Directions: In the entries that follow, find the word "Sets" and report each line it is on.

Input for this task:
= = = = =

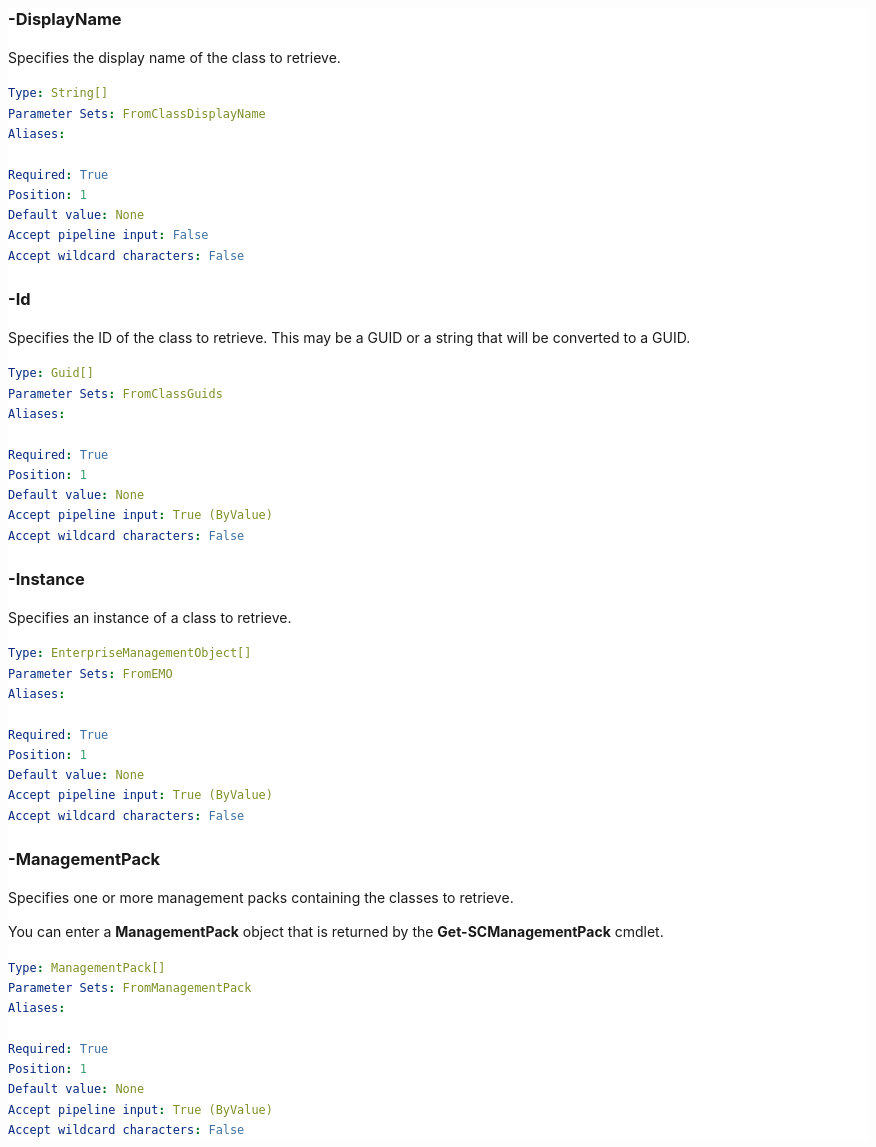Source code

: ### -DisplayName
Specifies the display name of the class to retrieve.

```yaml
Type: String[]
Parameter Sets: FromClassDisplayName
Aliases: 

Required: True
Position: 1
Default value: None
Accept pipeline input: False
Accept wildcard characters: False
```

### -Id
Specifies the ID of the class to retrieve.
This may be a GUID or a string that will be converted to a GUID.

```yaml
Type: Guid[]
Parameter Sets: FromClassGuids
Aliases: 

Required: True
Position: 1
Default value: None
Accept pipeline input: True (ByValue)
Accept wildcard characters: False
```

### -Instance
Specifies an instance of a class to retrieve.

```yaml
Type: EnterpriseManagementObject[]
Parameter Sets: FromEMO
Aliases: 

Required: True
Position: 1
Default value: None
Accept pipeline input: True (ByValue)
Accept wildcard characters: False
```

### -ManagementPack
Specifies one or more management packs containing the classes to retrieve.

You can enter a **ManagementPack** object that is returned by the **Get-SCManagementPack** cmdlet.

```yaml
Type: ManagementPack[]
Parameter Sets: FromManagementPack
Aliases: 

Required: True
Position: 1
Default value: None
Accept pipeline input: True (ByValue)
Accept wildcard characters: False
```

= = = = =

Solved problem:
Parameter Sets: FromClassDisplayName
Parameter Sets: FromClassGuids
Parameter Sets: FromEMO
Parameter Sets: FromManagementPack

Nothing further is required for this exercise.